Nemanja Calasan

No. 0 – BC Boncourt
- Position: Power forward / center
- League: Swiss Basketball League

Personal information
- Born: 24 November 1985 (age 40) Nikšić, SR Montenegro, SFR Yugoslavia
- Nationality: Swiss / Serbian / Montenegrin
- Listed height: 2.04 m (6 ft 8 in)
- Listed weight: 230 lb (104 kg)

Career information
- College: Midland (2005-2007); Purdue (2007–2009);
- NBA draft: 2009: undrafted
- Playing career: 2009–present

Career history
- 2009-2010: Panionios ON Telecoms Athens
- 2009-2010: Étoile Charleville-Mézières
- 2010-2011: BC Boncourt Red Team
- 2011-2012: CS Gaz Metan Medias
- 2012-2013: AS Monaco Basket
- 2013-2014: JA Vichy Val d'Allier Auvergne Basket
- 2014: Benetton Fribourg Olympic
- 2014-2015: Benetton Fribourg Olympic
- 2015-2016: KK Sutjeska Niksic
- 2016: Caen Basket Calvados
- 2016-2017: BC Boncourt Red Team
- 2017–2020: Starwings Basel
- 2020–present: BC Boncourt Red Team

= Nemanja Calasan =

Serbian professional basketball player

 Nemanja Calasan (born 24 November 1985) is a Swiss professional basketball player of Serbian descent who currently plays in the Swiss Basketball League.

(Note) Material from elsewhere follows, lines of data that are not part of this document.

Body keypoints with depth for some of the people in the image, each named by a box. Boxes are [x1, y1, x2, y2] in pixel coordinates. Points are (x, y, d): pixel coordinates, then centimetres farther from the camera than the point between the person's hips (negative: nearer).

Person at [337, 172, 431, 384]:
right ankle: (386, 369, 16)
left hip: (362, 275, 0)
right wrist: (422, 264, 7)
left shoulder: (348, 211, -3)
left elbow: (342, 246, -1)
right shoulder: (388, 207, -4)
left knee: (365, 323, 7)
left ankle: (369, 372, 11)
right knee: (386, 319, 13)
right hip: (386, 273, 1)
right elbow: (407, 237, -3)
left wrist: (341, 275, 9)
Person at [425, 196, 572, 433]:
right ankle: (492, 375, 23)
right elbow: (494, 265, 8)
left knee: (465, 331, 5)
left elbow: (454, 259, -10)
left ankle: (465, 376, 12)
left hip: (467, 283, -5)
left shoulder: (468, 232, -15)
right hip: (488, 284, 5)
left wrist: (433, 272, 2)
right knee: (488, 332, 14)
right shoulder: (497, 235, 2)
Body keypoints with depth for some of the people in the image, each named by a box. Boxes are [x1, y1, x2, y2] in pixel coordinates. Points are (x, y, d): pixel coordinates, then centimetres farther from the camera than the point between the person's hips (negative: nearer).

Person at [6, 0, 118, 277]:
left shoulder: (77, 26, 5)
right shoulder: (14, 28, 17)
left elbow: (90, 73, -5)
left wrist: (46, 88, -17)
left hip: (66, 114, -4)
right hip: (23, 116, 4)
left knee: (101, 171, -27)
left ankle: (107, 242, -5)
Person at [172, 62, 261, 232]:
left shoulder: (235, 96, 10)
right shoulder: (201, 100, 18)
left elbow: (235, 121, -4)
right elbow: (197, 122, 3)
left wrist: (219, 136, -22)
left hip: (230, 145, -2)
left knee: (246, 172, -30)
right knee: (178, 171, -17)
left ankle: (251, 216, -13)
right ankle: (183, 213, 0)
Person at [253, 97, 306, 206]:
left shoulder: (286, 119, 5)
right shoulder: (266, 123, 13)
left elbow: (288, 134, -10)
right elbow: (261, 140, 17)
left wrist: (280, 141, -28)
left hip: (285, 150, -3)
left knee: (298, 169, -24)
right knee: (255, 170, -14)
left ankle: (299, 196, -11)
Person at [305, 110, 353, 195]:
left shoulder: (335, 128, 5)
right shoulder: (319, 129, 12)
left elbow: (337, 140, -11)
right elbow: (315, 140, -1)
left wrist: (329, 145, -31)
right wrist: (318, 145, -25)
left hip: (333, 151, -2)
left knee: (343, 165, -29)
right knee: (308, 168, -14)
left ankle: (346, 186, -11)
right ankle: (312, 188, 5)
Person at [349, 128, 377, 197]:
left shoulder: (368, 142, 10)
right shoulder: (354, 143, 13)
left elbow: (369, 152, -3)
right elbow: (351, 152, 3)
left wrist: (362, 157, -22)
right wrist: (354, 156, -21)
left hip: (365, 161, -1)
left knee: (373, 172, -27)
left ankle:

Before he joined the Starwings, he played professionally for other teams in Switzerland, Greece, Romania and France.

In 2018, he was the leading scorer of the Swiss Basketball League.

==National team==
He has been a member of the Swiss national team.

==Personal==
His parents were refugees who fled from modern-day Croatia when Nemanja Calasan was a child.